The state Department of Education would make the money available to the state Treasurer, which would operate the program. If insufficient funding is available, priority would go to students whose applications were submitted first.
Parents could apply for an education savings account after July 1, 2020. The household income of applying families is not to exceed $150,000 a year. A parental review committee would be established to help the Treasurer oversee the use of the program.
The Senate adopted four amendments to the Student Success Act and advanced the bill to third reading during a Sunday afternoon floor session.
Senator Charlie Trump (R-Morgan, 15) successfully amended the bill. His change deals with the withholding of pay and preventing extracurricular activities during a public school strike. The amendment also prevents superintendents from being able to close school during a work stoppage. The change codifies that strikes of this nature are illegal.
Senator Ryan Weld (R-Brooke, 1) amended the bill to remove an institution of higher education from being a potential authorizer of charter schools, among other changes.

**Exercise requirements:** Please continue the report on the Senate's work on the Student Success Act, picking up after its last sentence.

**Material shown:**
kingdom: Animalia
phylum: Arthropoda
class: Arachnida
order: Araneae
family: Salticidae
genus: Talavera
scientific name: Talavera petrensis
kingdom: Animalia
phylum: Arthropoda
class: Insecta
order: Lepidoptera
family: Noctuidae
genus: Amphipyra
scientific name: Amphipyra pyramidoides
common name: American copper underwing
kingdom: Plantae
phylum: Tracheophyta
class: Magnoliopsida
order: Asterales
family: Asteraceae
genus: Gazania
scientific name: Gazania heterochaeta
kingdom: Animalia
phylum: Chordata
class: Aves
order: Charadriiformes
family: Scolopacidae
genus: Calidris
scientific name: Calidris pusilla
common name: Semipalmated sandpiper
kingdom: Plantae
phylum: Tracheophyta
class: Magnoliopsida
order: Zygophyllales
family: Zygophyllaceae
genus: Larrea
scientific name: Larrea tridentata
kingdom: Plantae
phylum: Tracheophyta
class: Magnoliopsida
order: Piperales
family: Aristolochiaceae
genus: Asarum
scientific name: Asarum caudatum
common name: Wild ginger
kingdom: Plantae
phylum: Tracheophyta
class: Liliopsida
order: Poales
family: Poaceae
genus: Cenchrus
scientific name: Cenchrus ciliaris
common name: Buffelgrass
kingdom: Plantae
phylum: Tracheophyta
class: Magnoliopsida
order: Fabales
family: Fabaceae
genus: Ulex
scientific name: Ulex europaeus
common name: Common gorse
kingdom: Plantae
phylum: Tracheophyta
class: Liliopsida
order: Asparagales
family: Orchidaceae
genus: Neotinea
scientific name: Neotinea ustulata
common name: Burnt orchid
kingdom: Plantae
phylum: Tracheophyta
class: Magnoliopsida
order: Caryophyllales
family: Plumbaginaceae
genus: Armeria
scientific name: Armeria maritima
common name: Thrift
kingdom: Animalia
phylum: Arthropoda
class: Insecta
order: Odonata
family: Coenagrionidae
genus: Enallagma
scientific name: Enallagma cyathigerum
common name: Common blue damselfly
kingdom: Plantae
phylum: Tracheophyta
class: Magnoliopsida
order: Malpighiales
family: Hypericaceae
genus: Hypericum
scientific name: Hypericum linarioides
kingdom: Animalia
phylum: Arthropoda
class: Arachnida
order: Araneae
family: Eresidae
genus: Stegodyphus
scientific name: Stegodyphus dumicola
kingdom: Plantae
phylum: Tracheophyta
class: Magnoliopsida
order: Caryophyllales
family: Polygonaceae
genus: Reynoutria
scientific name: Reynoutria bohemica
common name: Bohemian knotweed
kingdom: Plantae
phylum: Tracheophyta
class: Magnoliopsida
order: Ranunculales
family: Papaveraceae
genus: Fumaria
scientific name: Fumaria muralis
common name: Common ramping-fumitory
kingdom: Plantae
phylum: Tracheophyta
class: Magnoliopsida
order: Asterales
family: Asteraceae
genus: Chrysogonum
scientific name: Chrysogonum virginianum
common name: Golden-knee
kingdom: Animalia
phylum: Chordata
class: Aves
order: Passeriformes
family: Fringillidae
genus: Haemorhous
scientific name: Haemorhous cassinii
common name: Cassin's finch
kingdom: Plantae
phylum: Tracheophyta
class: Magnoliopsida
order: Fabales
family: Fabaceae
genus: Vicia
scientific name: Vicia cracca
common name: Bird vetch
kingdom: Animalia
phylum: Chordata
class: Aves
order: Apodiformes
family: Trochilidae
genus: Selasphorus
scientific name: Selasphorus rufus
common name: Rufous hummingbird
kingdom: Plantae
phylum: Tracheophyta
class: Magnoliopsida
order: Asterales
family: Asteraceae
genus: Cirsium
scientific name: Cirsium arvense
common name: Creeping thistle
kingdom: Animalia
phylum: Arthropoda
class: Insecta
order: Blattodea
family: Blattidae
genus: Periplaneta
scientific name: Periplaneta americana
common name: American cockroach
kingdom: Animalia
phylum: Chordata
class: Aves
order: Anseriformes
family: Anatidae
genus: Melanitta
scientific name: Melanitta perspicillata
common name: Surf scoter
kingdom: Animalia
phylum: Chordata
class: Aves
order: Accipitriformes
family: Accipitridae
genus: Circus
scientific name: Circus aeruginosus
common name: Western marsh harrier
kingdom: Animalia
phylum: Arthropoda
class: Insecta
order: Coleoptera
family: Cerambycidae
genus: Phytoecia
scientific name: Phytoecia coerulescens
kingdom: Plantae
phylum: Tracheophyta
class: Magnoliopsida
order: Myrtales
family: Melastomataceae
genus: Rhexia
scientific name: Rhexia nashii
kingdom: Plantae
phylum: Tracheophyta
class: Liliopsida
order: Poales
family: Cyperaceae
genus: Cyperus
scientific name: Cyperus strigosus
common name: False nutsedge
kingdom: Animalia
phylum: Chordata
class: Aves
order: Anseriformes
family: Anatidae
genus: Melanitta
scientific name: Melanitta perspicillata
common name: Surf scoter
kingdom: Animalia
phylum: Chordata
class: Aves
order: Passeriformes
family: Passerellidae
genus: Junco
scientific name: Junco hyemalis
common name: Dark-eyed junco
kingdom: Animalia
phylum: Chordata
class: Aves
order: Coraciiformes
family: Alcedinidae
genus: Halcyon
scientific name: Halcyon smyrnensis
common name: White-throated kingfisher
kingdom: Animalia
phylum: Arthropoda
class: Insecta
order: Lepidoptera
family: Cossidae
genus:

**Result of the exercise:**
Senator Eric Tarr (R-Putnam, 4) amended the bill to allow county boards to establish an exceptional needs fund from surpluses for students who are likely to perform better outside of the public school setting.
Senator Patricia Rucker (R-Jefferson, 16) made a technical amendment to the bill.
An amendment by Senator Bill Hamilton, (R-Upshur, 11) to allow county voters to approve charter schools by referendum, was rejected.
The bill will be up for a vote on third reading in the Senate tomorrow.
Senate Bill 1040, Education Savings Account Act, was approved by the Rules Committee, read a first time, and will be on second reading tomorrow.
The Senate has adjourned until tomorrow, June 3, at 9 a.m.
The Senate reconvened the 1st Extraordinary session Saturday morning, introducing Senate Bill 1039, Establishing the Student Success Act, as well as several other bills.
The bill includes a variety of proposed changes to the public education system, including pay increases, charter schools under the purview of county and state boards of education, increased support personnel for schools, open enrollment, incentives to fill in-demand positions and financial support for smaller county school systems, among other things.
The bill removes concepts that were controversial during the 2019 regular session, including education savings accounts, “paycheck protection” and a nonseverability clause.
Other changes made to the bill late Friday night included:
• Removing authority of county boards to increase their regular levy rate.
• Correcting language in the teacher-pupil ratio section to be consistent with the intent to not
change class sizes.
• Removing all of the strike/work stoppage language except for prohibiting extracurricular
activities on days school is closed due to a work stoppage or strike.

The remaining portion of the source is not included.